**Problem requirements**. Could you print only the lines from the one containing "Pozol agrio" through the end of the listing below, unchanged?

** Opening Data to examine block **

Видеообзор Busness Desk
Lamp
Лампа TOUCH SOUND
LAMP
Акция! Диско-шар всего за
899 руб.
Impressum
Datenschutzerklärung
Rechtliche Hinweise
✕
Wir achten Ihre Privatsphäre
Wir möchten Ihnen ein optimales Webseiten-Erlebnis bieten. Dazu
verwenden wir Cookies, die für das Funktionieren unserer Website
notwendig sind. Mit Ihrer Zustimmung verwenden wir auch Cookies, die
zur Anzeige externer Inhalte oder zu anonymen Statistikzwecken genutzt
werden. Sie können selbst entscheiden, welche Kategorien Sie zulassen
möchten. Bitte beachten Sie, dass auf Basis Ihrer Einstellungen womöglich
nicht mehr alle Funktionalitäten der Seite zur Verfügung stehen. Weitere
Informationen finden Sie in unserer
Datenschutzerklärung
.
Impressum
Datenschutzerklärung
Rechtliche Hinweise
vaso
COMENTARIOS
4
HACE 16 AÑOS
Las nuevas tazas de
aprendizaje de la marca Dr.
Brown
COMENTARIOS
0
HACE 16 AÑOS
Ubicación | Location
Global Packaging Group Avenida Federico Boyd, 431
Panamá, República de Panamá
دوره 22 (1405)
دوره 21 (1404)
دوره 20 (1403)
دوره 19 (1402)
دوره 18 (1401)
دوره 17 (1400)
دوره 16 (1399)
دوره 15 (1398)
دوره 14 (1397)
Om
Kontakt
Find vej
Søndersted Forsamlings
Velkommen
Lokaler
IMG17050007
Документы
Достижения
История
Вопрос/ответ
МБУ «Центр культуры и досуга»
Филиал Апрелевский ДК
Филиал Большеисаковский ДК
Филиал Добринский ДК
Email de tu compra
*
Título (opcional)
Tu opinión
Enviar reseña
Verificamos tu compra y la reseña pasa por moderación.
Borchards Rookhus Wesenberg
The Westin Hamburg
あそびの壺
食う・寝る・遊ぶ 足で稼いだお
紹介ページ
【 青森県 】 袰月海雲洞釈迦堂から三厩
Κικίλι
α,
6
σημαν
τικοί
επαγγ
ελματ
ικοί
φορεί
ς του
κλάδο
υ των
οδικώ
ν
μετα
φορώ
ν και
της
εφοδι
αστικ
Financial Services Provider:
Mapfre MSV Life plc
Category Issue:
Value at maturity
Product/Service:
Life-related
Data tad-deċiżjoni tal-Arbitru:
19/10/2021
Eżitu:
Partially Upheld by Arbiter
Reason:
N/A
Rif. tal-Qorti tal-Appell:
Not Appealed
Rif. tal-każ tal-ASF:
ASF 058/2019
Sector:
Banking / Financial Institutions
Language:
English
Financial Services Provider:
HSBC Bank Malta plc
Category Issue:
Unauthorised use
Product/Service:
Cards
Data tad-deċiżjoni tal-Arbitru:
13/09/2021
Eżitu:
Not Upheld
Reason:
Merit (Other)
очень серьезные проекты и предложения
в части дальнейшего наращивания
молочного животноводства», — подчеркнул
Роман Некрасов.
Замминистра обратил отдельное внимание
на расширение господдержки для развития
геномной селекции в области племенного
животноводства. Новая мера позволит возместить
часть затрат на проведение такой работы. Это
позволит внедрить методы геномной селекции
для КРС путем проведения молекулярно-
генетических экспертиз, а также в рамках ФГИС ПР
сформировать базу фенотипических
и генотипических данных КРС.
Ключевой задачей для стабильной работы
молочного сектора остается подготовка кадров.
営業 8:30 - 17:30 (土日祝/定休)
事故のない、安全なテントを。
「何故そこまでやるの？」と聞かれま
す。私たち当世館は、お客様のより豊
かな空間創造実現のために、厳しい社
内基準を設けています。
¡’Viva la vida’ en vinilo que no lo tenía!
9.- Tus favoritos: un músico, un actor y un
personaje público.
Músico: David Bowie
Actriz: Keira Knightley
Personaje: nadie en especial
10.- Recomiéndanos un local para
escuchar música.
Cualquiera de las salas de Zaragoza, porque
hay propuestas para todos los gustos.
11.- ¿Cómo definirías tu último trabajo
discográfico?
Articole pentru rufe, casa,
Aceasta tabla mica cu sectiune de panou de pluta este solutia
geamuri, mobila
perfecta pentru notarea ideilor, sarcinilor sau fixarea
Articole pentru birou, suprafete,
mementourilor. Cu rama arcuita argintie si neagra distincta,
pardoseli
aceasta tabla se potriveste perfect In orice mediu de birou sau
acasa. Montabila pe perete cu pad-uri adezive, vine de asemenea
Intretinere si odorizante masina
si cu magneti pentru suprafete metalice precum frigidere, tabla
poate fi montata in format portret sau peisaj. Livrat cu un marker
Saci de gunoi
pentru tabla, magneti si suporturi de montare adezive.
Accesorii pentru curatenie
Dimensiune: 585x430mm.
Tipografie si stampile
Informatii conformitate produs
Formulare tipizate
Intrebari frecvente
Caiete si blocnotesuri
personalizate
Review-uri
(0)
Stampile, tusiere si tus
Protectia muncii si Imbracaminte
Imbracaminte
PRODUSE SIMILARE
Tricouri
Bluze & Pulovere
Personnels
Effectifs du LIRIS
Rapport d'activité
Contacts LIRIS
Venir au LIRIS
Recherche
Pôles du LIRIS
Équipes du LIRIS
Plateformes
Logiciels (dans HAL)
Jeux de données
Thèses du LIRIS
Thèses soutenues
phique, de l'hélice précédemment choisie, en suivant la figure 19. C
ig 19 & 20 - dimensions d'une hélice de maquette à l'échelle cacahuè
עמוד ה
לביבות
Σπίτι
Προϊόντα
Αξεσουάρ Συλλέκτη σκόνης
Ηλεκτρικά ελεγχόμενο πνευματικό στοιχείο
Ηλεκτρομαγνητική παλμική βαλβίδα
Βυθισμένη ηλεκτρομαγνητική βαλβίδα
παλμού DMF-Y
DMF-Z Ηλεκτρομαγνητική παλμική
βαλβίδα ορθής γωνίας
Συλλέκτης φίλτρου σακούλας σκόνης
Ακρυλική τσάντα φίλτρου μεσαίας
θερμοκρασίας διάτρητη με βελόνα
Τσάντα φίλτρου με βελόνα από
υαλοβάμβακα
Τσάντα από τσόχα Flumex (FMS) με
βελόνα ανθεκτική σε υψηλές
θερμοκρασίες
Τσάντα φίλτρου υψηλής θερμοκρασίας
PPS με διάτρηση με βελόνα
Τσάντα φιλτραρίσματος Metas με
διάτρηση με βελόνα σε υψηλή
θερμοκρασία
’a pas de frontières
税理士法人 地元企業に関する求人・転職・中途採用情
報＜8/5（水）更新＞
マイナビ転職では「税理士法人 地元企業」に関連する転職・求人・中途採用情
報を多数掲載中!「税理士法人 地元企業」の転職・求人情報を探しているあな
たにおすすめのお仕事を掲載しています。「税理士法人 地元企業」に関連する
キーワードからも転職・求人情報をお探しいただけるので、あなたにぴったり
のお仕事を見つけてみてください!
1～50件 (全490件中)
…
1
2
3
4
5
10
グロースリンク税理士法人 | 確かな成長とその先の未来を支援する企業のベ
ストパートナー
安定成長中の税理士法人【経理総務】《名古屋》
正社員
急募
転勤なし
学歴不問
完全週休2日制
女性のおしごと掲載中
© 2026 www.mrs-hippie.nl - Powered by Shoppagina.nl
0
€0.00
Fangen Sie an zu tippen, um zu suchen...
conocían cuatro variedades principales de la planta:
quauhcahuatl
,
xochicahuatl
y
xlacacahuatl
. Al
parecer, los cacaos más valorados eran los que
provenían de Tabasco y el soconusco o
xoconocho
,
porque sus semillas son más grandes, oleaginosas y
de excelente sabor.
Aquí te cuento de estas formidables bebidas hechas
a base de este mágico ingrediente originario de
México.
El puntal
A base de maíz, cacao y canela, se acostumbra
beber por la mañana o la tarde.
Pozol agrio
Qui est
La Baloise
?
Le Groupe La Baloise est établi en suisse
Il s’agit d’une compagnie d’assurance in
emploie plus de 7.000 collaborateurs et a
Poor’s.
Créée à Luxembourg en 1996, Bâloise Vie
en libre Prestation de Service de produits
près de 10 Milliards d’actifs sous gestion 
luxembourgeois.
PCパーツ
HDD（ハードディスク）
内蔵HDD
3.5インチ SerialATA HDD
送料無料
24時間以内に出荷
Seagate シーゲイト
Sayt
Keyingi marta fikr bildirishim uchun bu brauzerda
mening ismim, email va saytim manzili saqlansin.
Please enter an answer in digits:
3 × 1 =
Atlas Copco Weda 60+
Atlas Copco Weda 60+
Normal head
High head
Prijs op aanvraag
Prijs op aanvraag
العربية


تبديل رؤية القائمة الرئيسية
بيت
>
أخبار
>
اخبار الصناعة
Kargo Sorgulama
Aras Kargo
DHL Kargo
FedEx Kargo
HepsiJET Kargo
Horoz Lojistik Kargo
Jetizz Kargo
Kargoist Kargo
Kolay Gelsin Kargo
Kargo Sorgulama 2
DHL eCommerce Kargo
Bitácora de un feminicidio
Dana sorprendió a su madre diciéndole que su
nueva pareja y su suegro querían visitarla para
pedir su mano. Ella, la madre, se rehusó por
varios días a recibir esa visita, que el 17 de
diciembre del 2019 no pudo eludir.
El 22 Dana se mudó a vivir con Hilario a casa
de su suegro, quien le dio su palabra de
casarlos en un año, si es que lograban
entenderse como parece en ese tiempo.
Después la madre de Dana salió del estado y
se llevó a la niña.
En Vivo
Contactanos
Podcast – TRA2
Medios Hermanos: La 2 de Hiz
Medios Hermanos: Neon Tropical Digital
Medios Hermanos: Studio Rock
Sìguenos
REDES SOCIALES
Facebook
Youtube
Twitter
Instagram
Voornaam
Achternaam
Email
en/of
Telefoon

** Closing Data to examine block **

**Finished exercise**.
Pozol agrio
Qui est
La Baloise
?
Le Groupe La Baloise est établi en suisse
Il s’agit d’une compagnie d’assurance in
emploie plus de 7.000 collaborateurs et a
Poor’s.
Créée à Luxembourg en 1996, Bâloise Vie
en libre Prestation de Service de produits
près de 10 Milliards d’actifs sous gestion 
luxembourgeois.
PCパーツ
HDD（ハードディスク）
内蔵HDD
3.5インチ SerialATA HDD
送料無料
24時間以内に出荷
Seagate シーゲイト
Sayt
Keyingi marta fikr bildirishim uchun bu brauzerda
mening ismim, email va saytim manzili saqlansin.
Please enter an answer in digits:
3 × 1 =
Atlas Copco Weda 60+
Atlas Copco Weda 60+
Normal head
High head
Prijs op aanvraag
Prijs op aanvraag
العربية


تبديل رؤية القائمة الرئيسية
بيت
>
أخبار
>
اخبار الصناعة
Kargo Sorgulama
Aras Kargo
DHL Kargo
FedEx Kargo
HepsiJET Kargo
Horoz Lojistik Kargo
Jetizz Kargo
Kargoist Kargo
Kolay Gelsin Kargo
Kargo Sorgulama 2
DHL eCommerce Kargo
Bitácora de un feminicidio
Dana sorprendió a su madre diciéndole que su
nueva pareja y su suegro querían visitarla para
pedir su mano. Ella, la madre, se rehusó por
varios días a recibir esa visita, que el 17 de
diciembre del 2019 no pudo eludir.
El 22 Dana se mudó a vivir con Hilario a casa
de su suegro, quien le dio su palabra de
casarlos en un año, si es que lograban
entenderse como parece en ese tiempo.
Después la madre de Dana salió del estado y
se llevó a la niña.
En Vivo
Contactanos
Podcast – TRA2
Medios Hermanos: La 2 de Hiz
Medios Hermanos: Neon Tropical Digital
Medios Hermanos: Studio Rock
Sìguenos
REDES SOCIALES
Facebook
Youtube
Twitter
Instagram
Voornaam
Achternaam
Email
en/of
Telefoon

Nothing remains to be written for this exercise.